EXERCISE DIRECTIONS: From the line containing "毎年秋に、年次総会を開催して、世界の経済情勢の共有" down to the line containing "Dans ce module, l’élève se" in the records below, reproduce every line exactly, ends included, and omit all others.
----- THE RECORDS
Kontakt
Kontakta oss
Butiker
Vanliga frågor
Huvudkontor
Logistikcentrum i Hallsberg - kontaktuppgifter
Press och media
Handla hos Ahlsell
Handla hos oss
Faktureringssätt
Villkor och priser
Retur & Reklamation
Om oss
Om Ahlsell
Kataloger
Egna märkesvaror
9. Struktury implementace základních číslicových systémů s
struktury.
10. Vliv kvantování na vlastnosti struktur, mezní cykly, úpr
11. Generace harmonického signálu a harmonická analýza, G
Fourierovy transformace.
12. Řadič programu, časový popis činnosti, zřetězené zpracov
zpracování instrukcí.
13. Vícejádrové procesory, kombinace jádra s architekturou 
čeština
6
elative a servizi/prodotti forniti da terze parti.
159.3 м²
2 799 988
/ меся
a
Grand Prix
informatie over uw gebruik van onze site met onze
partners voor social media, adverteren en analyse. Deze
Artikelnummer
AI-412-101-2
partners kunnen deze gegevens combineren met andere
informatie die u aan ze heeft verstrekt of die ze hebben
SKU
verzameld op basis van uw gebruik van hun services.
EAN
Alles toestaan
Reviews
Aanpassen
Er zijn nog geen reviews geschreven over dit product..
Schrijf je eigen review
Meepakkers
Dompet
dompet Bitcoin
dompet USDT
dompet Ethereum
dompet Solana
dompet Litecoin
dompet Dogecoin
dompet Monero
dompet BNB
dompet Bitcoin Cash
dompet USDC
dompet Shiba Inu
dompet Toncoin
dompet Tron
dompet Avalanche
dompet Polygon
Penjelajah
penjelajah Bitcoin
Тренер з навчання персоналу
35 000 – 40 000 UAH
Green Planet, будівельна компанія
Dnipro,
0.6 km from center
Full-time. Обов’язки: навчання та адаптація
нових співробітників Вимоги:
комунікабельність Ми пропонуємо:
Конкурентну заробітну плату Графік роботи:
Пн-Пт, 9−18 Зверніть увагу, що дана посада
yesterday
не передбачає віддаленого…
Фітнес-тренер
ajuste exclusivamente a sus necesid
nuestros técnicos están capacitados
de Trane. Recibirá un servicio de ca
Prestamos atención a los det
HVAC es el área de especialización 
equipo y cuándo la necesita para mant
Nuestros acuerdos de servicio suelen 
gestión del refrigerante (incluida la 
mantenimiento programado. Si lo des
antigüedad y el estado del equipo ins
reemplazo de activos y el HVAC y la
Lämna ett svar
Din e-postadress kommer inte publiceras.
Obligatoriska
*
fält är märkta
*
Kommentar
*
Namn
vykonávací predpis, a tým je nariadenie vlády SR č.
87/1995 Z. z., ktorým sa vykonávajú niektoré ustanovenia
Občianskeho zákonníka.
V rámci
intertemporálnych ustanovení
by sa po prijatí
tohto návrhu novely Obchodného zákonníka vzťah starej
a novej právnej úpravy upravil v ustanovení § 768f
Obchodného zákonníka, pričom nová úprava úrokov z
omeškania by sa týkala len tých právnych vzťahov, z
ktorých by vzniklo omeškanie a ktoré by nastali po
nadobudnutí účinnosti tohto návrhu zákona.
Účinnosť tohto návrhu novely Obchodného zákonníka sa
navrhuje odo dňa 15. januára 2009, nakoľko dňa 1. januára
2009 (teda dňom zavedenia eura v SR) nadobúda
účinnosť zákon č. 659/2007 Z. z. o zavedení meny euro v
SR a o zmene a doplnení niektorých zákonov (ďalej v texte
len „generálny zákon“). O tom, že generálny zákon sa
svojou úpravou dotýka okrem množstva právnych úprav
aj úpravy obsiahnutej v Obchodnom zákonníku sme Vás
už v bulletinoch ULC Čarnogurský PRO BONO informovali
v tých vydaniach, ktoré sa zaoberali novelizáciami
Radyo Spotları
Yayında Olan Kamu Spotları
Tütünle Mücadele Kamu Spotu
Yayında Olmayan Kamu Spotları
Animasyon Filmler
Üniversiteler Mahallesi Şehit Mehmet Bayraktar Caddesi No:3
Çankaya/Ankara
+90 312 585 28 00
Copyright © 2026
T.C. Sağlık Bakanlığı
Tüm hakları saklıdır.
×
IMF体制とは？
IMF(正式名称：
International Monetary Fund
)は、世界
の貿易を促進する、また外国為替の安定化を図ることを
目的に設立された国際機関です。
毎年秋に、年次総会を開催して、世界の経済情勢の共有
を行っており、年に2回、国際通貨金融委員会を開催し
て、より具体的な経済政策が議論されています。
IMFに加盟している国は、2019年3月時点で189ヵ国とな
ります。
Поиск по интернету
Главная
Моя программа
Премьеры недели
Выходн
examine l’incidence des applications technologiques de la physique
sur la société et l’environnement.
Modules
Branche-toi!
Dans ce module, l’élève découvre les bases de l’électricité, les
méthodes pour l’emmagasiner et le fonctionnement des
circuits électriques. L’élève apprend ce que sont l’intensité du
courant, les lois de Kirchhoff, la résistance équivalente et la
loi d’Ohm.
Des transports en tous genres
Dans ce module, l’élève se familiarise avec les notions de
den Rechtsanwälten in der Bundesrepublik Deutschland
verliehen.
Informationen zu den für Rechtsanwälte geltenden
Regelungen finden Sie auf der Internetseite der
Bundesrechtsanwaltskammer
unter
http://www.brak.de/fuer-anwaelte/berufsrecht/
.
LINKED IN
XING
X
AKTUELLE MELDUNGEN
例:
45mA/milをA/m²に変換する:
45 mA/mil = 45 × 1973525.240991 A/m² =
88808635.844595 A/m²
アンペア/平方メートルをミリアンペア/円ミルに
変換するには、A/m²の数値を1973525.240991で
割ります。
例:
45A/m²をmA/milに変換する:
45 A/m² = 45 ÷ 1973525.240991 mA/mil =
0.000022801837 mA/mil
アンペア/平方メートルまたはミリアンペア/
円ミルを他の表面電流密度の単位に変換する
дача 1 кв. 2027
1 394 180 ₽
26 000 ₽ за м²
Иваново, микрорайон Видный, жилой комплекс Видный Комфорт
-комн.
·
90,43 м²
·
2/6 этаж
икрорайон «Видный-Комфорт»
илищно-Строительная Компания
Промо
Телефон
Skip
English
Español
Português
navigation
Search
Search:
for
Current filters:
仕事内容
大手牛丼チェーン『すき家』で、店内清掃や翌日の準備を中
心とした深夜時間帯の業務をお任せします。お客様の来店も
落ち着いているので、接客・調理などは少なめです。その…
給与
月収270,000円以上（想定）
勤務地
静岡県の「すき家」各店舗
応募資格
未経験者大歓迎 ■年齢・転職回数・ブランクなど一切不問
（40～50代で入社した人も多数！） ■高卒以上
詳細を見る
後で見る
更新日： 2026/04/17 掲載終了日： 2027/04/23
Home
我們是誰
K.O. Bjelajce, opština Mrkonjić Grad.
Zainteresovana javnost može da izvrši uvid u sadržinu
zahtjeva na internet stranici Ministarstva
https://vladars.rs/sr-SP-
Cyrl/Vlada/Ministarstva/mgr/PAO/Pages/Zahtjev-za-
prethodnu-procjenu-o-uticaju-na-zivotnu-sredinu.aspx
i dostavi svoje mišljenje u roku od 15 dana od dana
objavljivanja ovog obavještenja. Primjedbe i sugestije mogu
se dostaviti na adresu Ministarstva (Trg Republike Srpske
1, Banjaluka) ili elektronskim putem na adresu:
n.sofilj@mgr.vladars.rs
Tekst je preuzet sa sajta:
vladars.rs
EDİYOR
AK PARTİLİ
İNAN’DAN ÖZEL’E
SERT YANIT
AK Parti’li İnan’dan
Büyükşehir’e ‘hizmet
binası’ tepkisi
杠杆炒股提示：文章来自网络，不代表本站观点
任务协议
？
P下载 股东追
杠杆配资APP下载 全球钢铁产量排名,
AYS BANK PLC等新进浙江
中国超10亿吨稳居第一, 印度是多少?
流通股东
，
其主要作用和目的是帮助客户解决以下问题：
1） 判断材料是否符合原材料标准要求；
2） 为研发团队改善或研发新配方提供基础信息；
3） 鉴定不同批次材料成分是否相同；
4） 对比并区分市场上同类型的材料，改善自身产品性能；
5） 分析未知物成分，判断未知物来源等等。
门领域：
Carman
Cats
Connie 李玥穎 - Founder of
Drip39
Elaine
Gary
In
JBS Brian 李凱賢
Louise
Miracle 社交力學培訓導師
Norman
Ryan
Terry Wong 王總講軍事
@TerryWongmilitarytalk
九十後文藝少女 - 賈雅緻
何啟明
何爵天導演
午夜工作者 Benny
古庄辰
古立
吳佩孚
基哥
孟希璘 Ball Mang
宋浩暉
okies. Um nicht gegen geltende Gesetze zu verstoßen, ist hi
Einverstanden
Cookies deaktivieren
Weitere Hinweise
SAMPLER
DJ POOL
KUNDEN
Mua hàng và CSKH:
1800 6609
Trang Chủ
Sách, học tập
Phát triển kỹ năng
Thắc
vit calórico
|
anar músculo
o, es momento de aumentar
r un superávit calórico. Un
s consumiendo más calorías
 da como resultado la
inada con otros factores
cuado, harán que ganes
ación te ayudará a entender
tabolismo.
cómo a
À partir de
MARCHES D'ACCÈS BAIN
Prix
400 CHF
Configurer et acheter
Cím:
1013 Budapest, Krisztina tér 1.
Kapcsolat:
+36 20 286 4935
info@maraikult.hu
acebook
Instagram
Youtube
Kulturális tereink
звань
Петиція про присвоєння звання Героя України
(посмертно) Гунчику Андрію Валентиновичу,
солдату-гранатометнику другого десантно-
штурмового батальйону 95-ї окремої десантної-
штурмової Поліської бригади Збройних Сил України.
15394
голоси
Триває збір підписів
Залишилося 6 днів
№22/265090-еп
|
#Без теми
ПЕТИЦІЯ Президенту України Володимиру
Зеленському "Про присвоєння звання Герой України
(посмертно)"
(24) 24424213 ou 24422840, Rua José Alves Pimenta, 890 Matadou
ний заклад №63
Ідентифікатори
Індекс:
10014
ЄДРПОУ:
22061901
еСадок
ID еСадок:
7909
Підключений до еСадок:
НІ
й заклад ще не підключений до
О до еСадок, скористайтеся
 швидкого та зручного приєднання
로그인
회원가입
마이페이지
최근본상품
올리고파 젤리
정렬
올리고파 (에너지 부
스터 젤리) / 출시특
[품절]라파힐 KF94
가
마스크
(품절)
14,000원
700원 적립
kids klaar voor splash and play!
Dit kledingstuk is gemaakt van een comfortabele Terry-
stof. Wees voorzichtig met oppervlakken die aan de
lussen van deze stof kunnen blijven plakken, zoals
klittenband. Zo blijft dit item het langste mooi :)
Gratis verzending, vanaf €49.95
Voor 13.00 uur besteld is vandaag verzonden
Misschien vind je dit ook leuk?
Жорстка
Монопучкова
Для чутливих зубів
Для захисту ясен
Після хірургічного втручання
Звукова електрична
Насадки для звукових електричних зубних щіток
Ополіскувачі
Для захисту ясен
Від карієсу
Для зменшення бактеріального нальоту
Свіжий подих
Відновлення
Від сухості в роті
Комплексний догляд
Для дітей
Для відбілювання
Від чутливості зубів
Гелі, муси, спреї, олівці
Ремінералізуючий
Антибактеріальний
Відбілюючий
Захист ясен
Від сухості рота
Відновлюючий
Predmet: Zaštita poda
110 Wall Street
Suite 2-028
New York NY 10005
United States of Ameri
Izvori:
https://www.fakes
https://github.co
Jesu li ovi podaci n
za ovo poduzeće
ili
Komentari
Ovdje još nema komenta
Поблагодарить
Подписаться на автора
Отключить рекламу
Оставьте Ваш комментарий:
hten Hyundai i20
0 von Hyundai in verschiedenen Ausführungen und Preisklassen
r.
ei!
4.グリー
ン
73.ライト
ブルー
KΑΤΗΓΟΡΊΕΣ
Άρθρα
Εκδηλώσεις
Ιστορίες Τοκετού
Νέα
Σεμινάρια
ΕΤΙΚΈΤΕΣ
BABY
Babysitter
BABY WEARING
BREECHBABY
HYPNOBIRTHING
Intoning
----------
EXERCISE RESULT:
毎年秋に、年次総会を開催して、世界の経済情勢の共有
を行っており、年に2回、国際通貨金融委員会を開催し
て、より具体的な経済政策が議論されています。
IMFに加盟している国は、2019年3月時点で189ヵ国とな
ります。
Поиск по интернету
Главная
Моя программа
Премьеры недели
Выходн
examine l’incidence des applications technologiques de la physique
sur la société et l’environnement.
Modules
Branche-toi!
Dans ce module, l’élève découvre les bases de l’électricité, les
méthodes pour l’emmagasiner et le fonctionnement des
circuits électriques. L’élève apprend ce que sont l’intensité du
courant, les lois de Kirchhoff, la résistance équivalente et la
loi d’Ohm.
Des transports en tous genres
Dans ce module, l’élève se familiarise avec les notions de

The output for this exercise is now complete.